Saved entries:
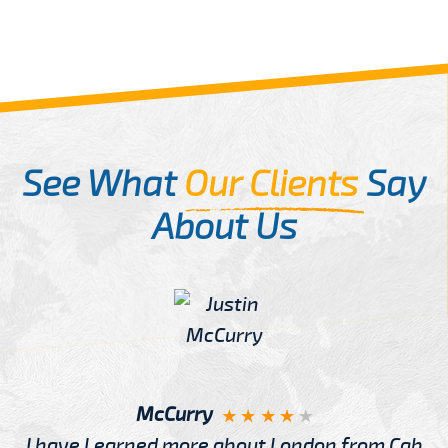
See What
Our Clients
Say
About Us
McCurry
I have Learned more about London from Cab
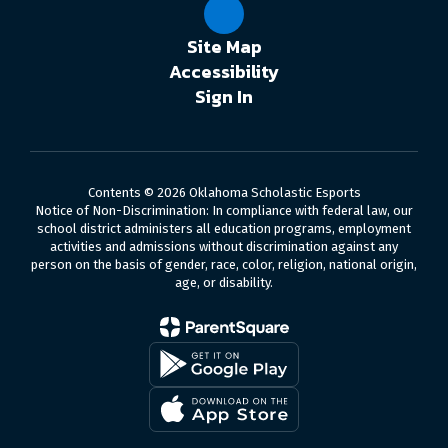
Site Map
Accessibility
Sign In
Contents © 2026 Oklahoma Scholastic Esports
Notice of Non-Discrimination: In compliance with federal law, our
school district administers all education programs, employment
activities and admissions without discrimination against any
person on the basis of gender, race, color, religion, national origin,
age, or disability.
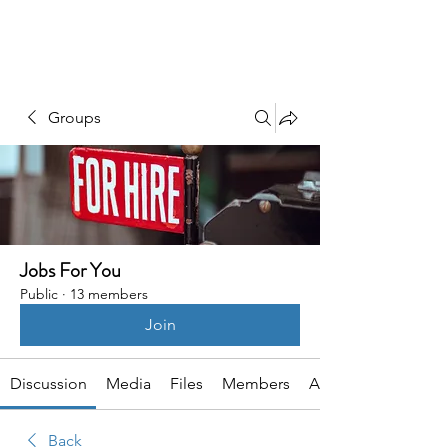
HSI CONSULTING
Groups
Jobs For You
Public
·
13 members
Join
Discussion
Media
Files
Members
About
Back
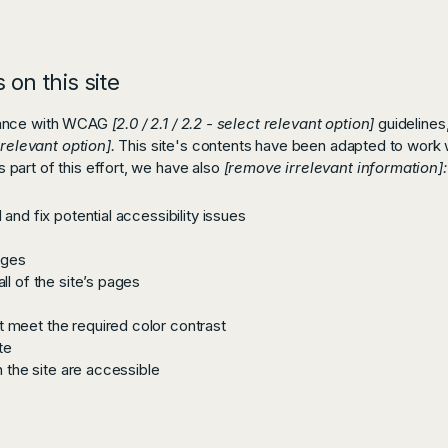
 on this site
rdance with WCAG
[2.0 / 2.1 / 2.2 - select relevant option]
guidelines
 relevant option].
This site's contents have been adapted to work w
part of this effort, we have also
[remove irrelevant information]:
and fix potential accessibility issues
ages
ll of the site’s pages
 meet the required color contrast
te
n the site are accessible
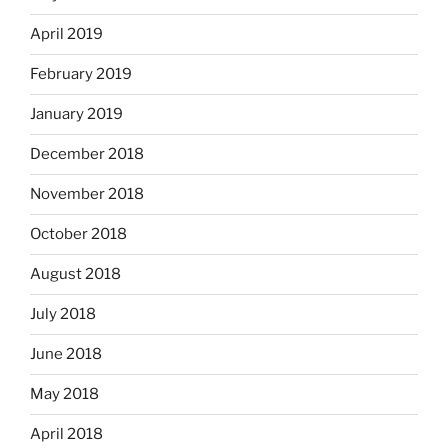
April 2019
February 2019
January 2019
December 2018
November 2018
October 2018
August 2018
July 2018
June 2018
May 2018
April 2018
==
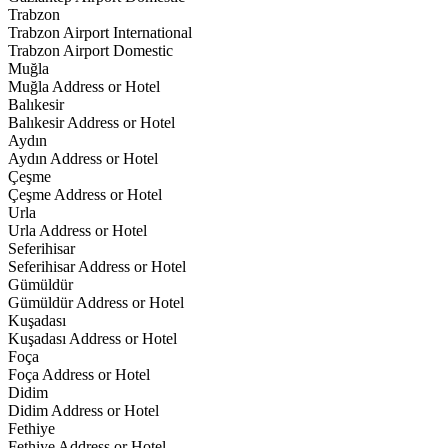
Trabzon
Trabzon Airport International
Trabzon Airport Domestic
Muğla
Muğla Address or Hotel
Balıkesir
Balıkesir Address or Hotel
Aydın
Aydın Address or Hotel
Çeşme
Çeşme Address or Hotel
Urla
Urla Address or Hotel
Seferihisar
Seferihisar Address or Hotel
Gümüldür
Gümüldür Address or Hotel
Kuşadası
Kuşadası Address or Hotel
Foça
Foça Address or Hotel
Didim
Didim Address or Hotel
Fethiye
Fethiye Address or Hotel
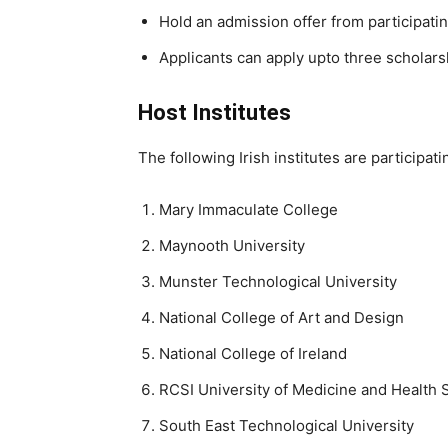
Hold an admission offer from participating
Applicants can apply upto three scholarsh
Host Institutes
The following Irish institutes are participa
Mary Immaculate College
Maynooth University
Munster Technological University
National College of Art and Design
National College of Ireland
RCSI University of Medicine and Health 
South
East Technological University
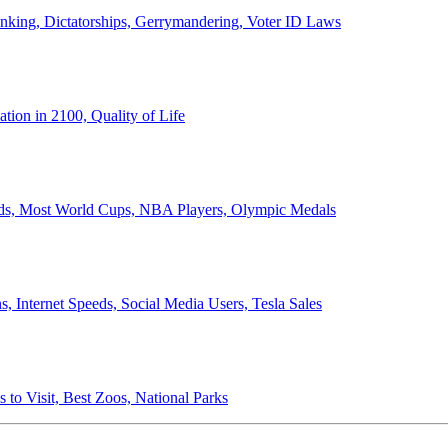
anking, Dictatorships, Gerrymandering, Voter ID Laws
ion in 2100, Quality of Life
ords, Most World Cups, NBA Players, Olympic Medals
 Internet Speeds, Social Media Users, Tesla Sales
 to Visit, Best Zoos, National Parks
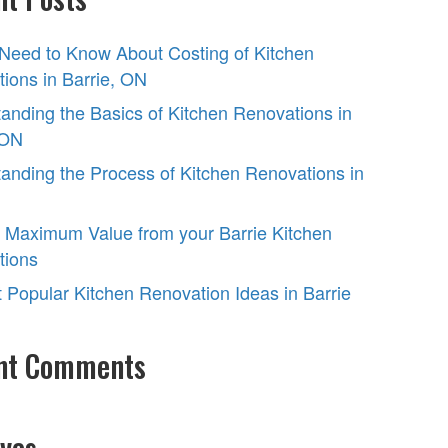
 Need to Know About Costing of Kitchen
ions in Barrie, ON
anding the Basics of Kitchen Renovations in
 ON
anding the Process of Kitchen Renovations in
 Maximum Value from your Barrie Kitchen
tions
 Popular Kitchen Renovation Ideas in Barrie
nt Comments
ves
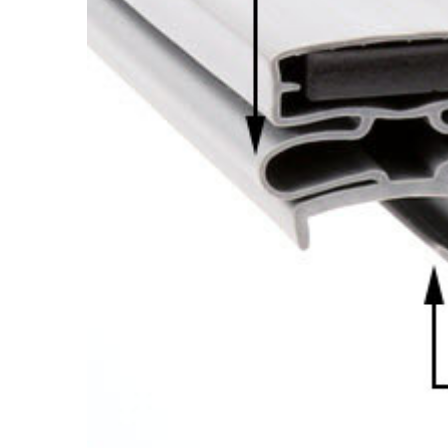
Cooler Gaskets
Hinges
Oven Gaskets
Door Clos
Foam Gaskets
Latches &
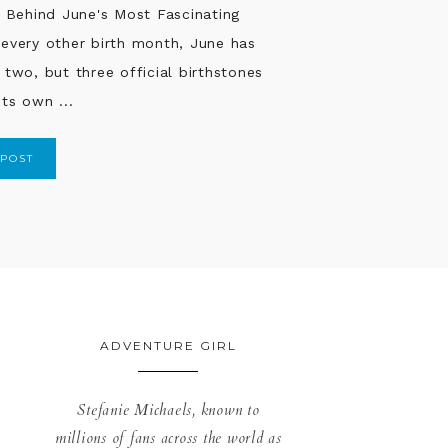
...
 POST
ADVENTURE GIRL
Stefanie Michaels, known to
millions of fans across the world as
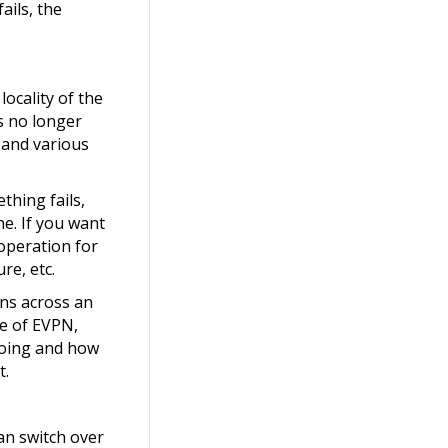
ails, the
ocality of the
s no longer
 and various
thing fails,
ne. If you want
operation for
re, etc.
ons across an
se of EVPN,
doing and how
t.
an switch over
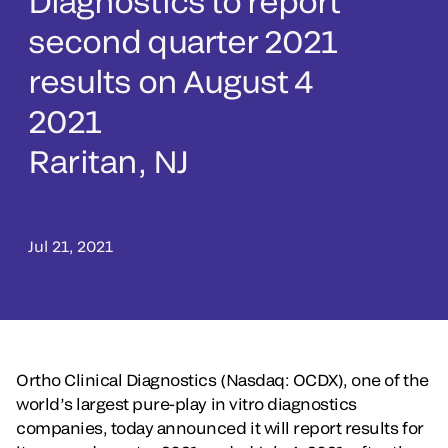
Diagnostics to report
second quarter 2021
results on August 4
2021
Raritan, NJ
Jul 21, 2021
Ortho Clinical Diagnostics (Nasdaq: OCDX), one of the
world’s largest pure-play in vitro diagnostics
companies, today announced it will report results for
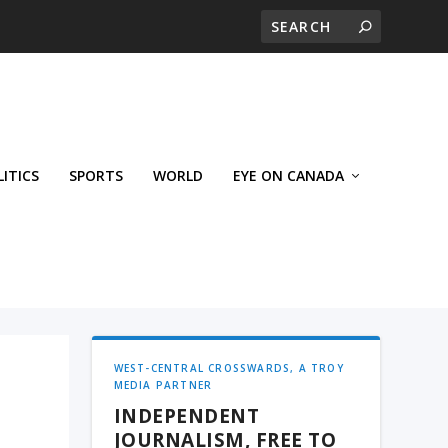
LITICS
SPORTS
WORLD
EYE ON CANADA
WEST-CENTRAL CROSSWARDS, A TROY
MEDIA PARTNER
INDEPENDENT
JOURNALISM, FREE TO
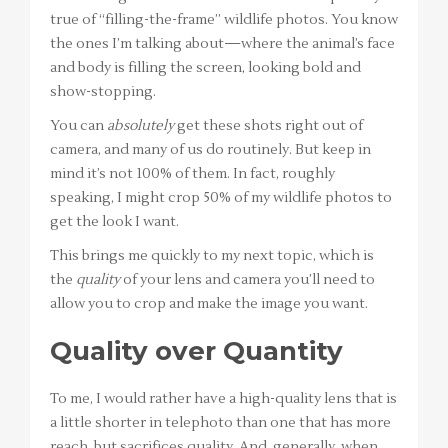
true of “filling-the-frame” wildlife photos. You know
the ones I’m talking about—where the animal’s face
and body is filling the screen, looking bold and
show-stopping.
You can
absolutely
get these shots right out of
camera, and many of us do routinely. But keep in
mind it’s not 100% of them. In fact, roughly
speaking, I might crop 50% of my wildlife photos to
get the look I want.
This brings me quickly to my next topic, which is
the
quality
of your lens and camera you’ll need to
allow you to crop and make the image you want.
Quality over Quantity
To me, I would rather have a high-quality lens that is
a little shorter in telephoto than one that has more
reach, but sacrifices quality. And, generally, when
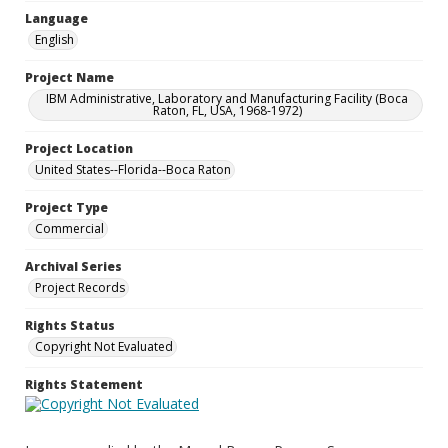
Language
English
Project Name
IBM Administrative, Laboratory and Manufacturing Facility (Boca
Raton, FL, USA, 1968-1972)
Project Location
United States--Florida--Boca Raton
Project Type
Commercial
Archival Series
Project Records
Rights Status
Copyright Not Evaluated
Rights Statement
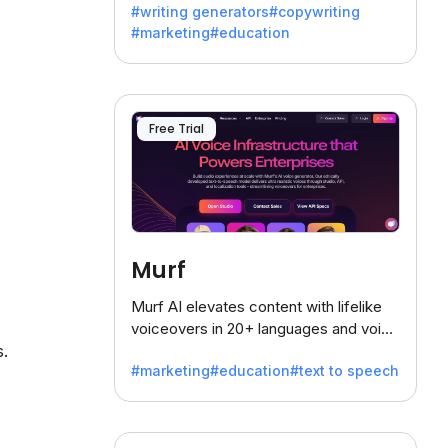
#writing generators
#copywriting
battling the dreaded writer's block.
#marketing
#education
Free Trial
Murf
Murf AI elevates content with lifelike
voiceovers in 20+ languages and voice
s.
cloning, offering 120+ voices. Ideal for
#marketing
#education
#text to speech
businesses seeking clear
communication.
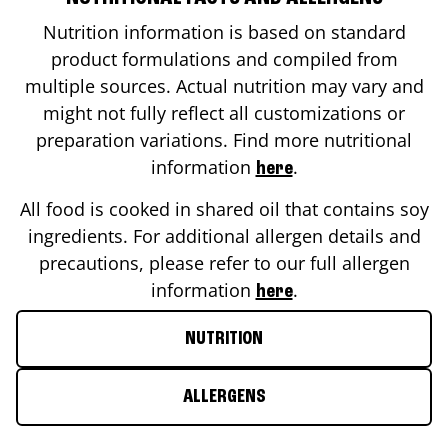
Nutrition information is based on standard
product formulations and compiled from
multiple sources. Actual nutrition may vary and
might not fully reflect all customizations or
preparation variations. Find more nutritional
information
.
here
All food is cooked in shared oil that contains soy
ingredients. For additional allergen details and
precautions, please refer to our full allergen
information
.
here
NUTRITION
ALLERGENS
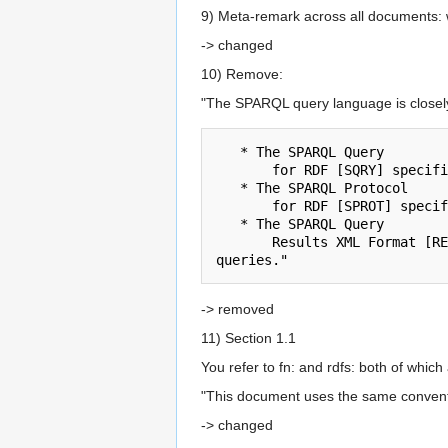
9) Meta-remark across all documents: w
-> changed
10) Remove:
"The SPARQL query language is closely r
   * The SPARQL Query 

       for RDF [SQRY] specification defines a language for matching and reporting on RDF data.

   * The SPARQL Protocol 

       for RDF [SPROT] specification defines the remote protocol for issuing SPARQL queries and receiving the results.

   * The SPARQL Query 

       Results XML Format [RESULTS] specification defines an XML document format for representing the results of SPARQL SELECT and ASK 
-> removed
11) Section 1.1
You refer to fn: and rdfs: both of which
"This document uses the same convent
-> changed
...
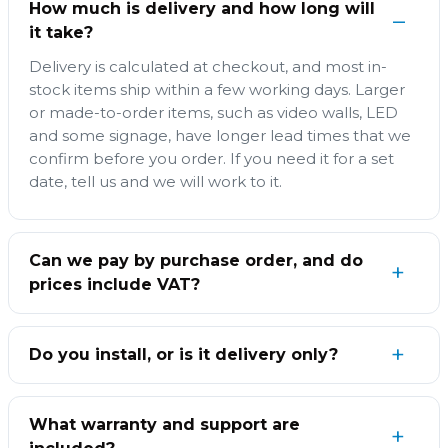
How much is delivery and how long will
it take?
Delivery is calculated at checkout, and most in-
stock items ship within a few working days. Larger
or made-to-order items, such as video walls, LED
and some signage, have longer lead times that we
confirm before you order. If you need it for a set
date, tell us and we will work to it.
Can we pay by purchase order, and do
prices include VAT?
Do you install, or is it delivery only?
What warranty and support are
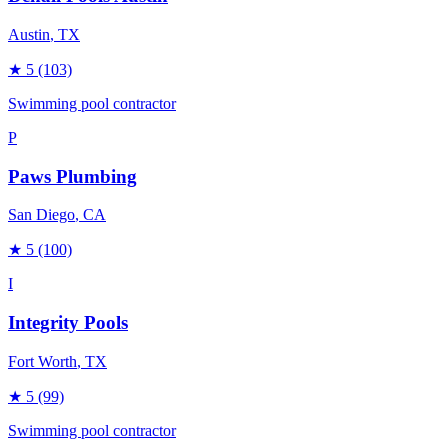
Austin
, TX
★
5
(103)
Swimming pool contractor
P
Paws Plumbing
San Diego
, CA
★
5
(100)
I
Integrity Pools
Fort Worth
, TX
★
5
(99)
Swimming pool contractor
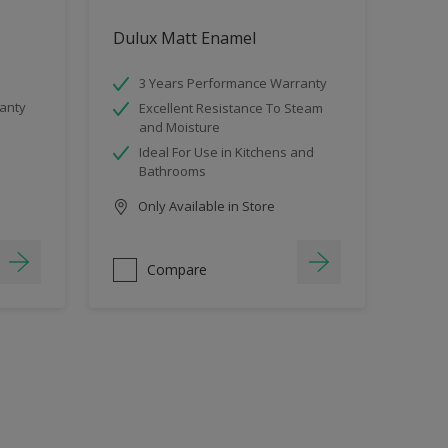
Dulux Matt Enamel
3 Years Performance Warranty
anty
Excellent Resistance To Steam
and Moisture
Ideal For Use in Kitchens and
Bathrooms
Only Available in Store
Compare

**To do**: Every line from the one with "Trabzon Airport Domestic" through the one with "Need to Know About Costing of Kitchen" is to be reproduced exactly as written above, and the pictures are to be dropped.

**Output of the task**:
Trabzon Airport Domestic
Muğla
Muğla Address or Hotel
Balıkesir
Balıkesir Address or Hotel
Aydın
Aydın Address or Hotel
Çeşme
Çeşme Address or Hotel
Urla
Urla Address or Hotel
Seferihisar
Seferihisar Address or Hotel
Gümüldür
Gümüldür Address or Hotel
Kuşadası
Kuşadası Address or Hotel
Foça
Foça Address or Hotel
Didim
Didim Address or Hotel
Fethiye
Fethiye Address or Hotel
Hold an admission offer from participating
Applicants can apply upto three scholarsh
Host Institutes
The following Irish institutes are participa
Mary Immaculate College
Maynooth University
Munster Technological University
National College of Art and Design
National College of Ireland
RCSI University of Medicine and Health 
South
East Technological University
anking, Dictatorships, Gerrymandering, Voter ID Laws
ion in 2100, Quality of Life
ords, Most World Cups, NBA Players, Olympic Medals
 Internet Speeds, Social Media Users, Tesla Sales
 to Visit, Best Zoos, National Parks
 Need to Know About Costing of Kitchen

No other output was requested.